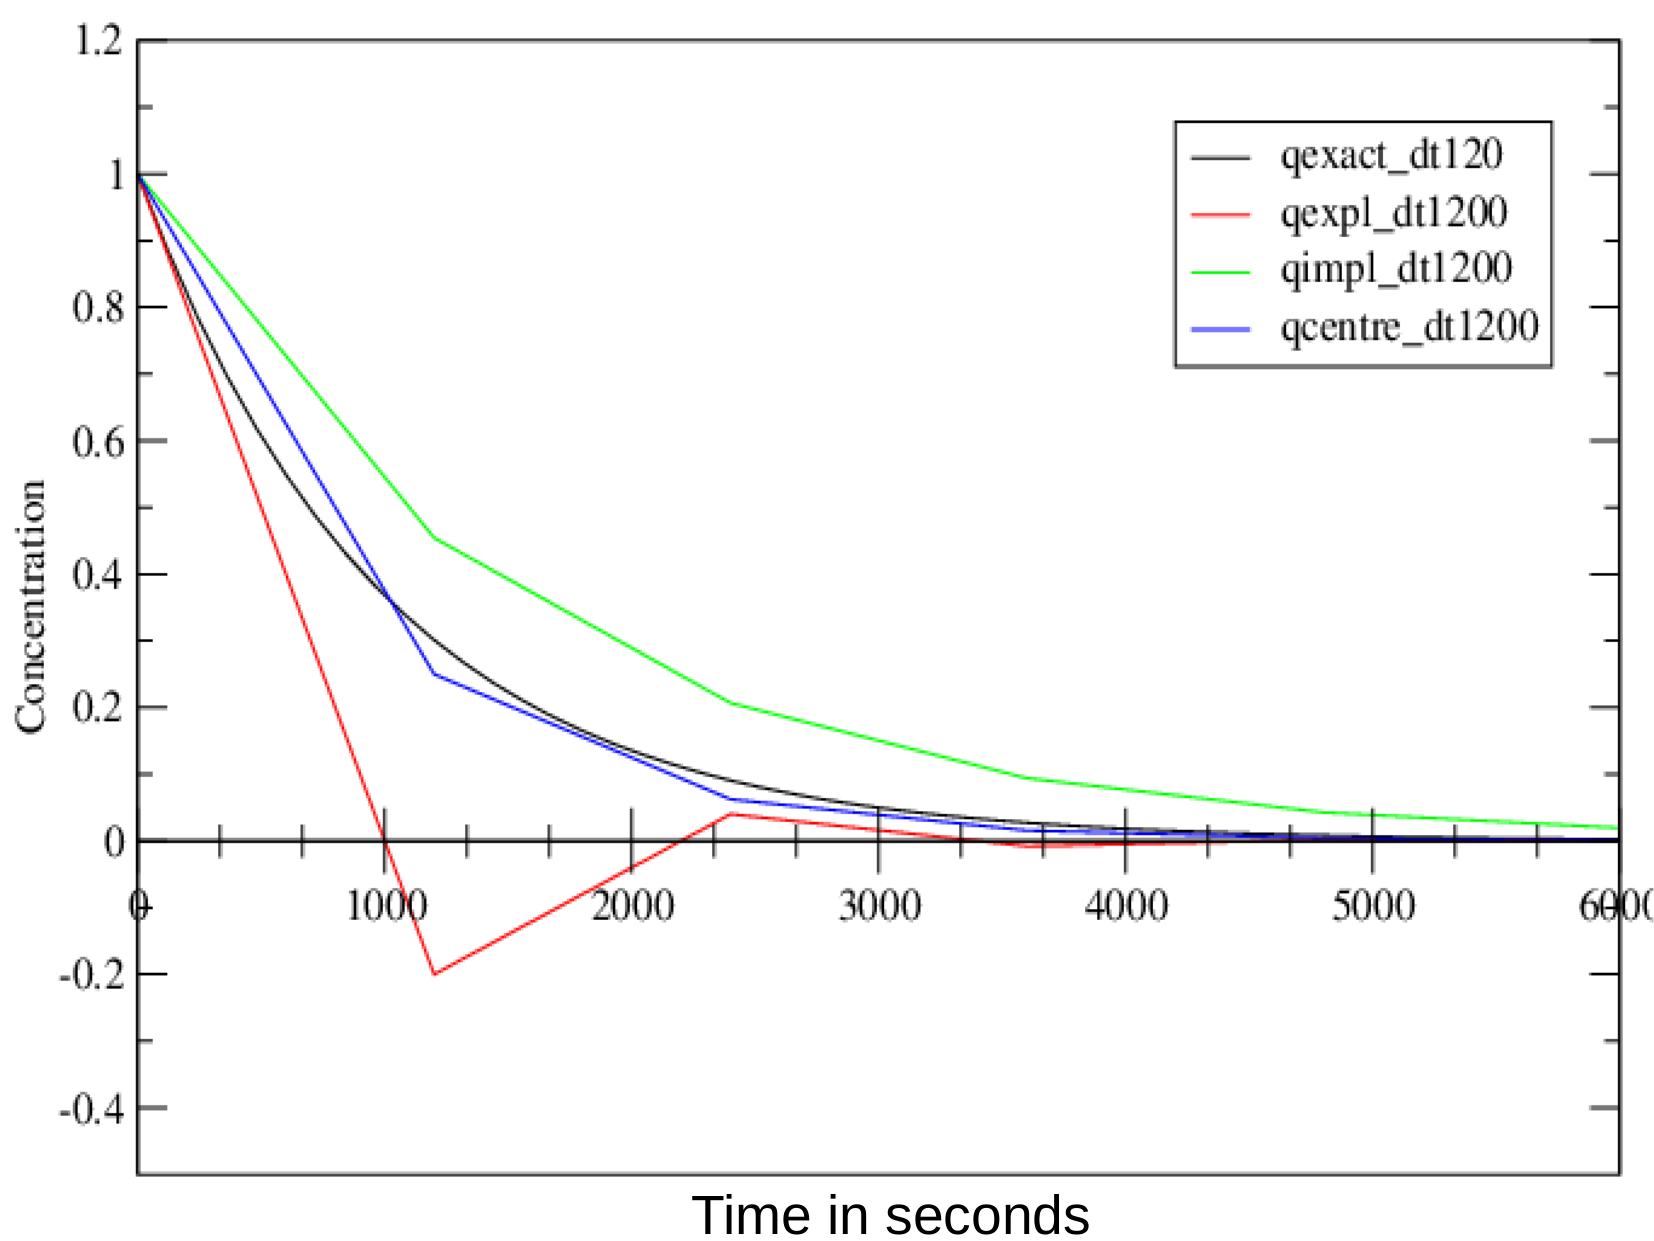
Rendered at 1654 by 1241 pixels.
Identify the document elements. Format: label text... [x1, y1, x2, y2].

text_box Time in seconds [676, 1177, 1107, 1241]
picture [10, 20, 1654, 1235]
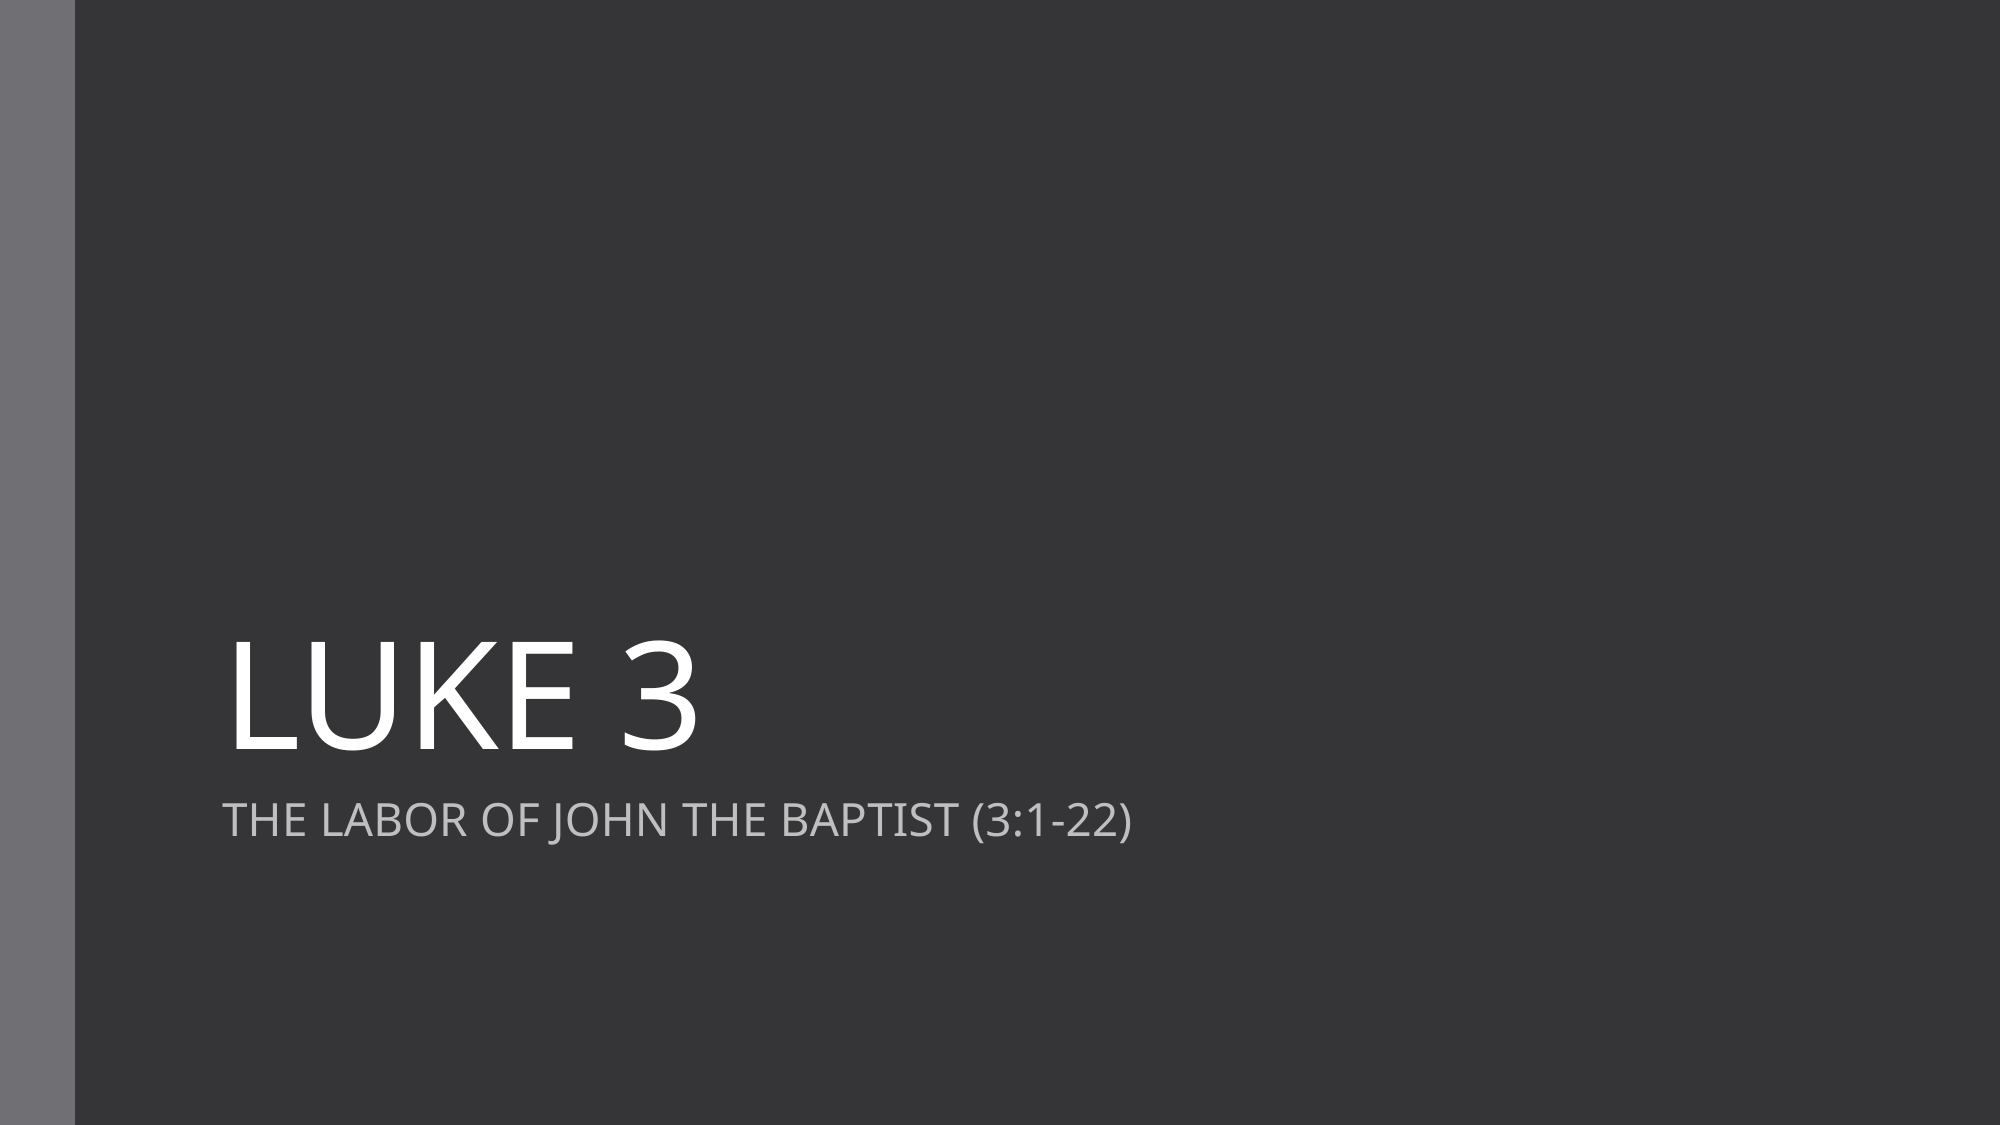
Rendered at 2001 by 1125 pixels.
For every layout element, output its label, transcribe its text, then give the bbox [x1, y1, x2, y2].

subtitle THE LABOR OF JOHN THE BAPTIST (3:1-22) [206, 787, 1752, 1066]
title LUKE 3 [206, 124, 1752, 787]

* * *

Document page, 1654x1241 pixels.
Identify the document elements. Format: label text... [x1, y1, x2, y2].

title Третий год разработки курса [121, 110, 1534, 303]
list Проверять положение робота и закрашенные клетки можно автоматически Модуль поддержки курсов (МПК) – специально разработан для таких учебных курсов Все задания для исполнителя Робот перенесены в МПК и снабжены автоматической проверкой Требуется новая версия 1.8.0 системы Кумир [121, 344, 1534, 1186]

...

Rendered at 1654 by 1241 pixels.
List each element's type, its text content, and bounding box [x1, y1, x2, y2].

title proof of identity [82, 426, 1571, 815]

*Exercise*
Return the material word for word, starting at the line that contains "Rendered at 2001 by 1125 pixels." and ending at the line that contains "title LUKE 3 [206, 124, 1752, 787]", with both of those lines included.

*Correct answer*
Rendered at 2001 by 1125 pixels.
For every layout element, output its label, transcribe its text, then give the bbox [x1, y1, x2, y2].

subtitle THE LABOR OF JOHN THE BAPTIST (3:1-22) [206, 787, 1752, 1066]
title LUKE 3 [206, 124, 1752, 787]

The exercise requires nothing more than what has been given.